**AVAILABLE RECORDS**

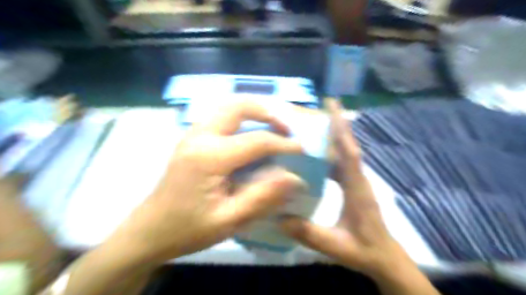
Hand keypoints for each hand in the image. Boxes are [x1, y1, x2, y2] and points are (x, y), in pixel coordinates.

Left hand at [108, 101, 303, 263]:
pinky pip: (220, 117)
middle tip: (285, 129)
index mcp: (209, 157)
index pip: (256, 141)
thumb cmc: (188, 229)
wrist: (149, 230)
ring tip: (272, 128)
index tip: (302, 150)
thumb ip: (263, 196)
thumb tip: (294, 178)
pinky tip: (250, 135)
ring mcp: (192, 134)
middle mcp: (200, 136)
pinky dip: (241, 119)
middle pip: (238, 106)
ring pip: (227, 107)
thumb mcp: (230, 220)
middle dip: (267, 113)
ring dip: (253, 112)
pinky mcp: (191, 138)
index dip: (283, 144)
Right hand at [279, 99, 405, 276]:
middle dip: (335, 125)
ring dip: (332, 138)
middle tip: (316, 110)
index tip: (332, 105)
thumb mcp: (335, 245)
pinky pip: (341, 164)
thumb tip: (279, 218)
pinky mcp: (353, 186)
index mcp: (356, 189)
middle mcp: (358, 179)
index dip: (341, 128)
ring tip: (311, 128)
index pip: (349, 151)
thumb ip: (308, 233)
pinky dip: (330, 154)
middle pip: (347, 146)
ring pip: (344, 153)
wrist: (383, 258)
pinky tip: (315, 156)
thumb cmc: (364, 250)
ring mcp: (356, 182)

**WORK REQUIRED**
Make an exact copy of the listing above. Its pictures are not needed.

**WRITTEN ANSWER**
Hand keypoints for each hand in the image. Boxes are [x1, y1, x2, y2] and points are (x, y), in pixel coordinates.

Left hand at [108, 101, 303, 263]:
pinky pip: (220, 117)
middle tip: (285, 129)
index mcp: (209, 157)
index pip: (256, 141)
thumb cmc: (188, 229)
wrist: (149, 230)
ring tip: (272, 128)
index tip: (302, 150)
thumb ip: (263, 196)
thumb tip: (294, 178)
pinky tip: (250, 135)
ring mcp: (192, 134)
middle mcp: (200, 136)
pinky dip: (241, 119)
middle pip: (238, 106)
ring pip: (227, 107)
thumb mcp: (230, 220)
middle dip: (267, 113)
ring dip: (253, 112)
pinky mcp: (191, 138)
index dip: (283, 144)
Right hand at [279, 99, 405, 276]:
middle dip: (335, 125)
ring dip: (332, 138)
middle tip: (316, 110)
index tip: (332, 105)
thumb mcp: (335, 245)
pinky pip: (341, 164)
thumb tip: (279, 218)
pinky mcp: (353, 186)
index mcp: (356, 189)
middle mcp: (358, 179)
index dip: (341, 128)
ring tip: (311, 128)
index pip: (349, 151)
thumb ip: (308, 233)
pinky dip: (330, 154)
middle pip: (347, 146)
ring pip: (344, 153)
wrist: (383, 258)
pinky tip: (315, 156)
thumb cmc: (364, 250)
ring mcp: (356, 182)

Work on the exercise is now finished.